Read the lines below. Copy out any that hold the string "Circuit".

(Beginning of GIVEN INFORMATION)

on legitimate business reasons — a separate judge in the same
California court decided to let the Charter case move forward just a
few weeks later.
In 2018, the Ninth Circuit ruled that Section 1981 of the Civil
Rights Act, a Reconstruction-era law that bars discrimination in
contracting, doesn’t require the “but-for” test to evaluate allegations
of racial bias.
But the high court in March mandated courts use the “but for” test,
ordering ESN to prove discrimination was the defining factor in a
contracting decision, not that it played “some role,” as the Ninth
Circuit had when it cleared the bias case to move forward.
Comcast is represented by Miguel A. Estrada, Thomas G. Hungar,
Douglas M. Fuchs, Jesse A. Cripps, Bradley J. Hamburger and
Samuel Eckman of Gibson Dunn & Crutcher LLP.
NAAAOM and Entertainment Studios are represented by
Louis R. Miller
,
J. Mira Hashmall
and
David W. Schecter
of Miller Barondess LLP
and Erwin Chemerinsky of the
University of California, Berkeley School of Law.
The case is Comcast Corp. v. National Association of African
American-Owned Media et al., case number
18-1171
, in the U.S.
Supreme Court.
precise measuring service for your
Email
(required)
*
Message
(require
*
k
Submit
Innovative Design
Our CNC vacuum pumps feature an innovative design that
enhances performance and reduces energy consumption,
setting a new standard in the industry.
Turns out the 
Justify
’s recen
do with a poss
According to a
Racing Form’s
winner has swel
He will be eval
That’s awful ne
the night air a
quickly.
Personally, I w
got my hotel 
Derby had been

(End of GIVEN INFORMATION)

» **SOLUTION TO THIS TASK**:
In 2018, the Ninth Circuit ruled that Section 1981 of the Civil
Circuit had when it cleared the bias case to move forward.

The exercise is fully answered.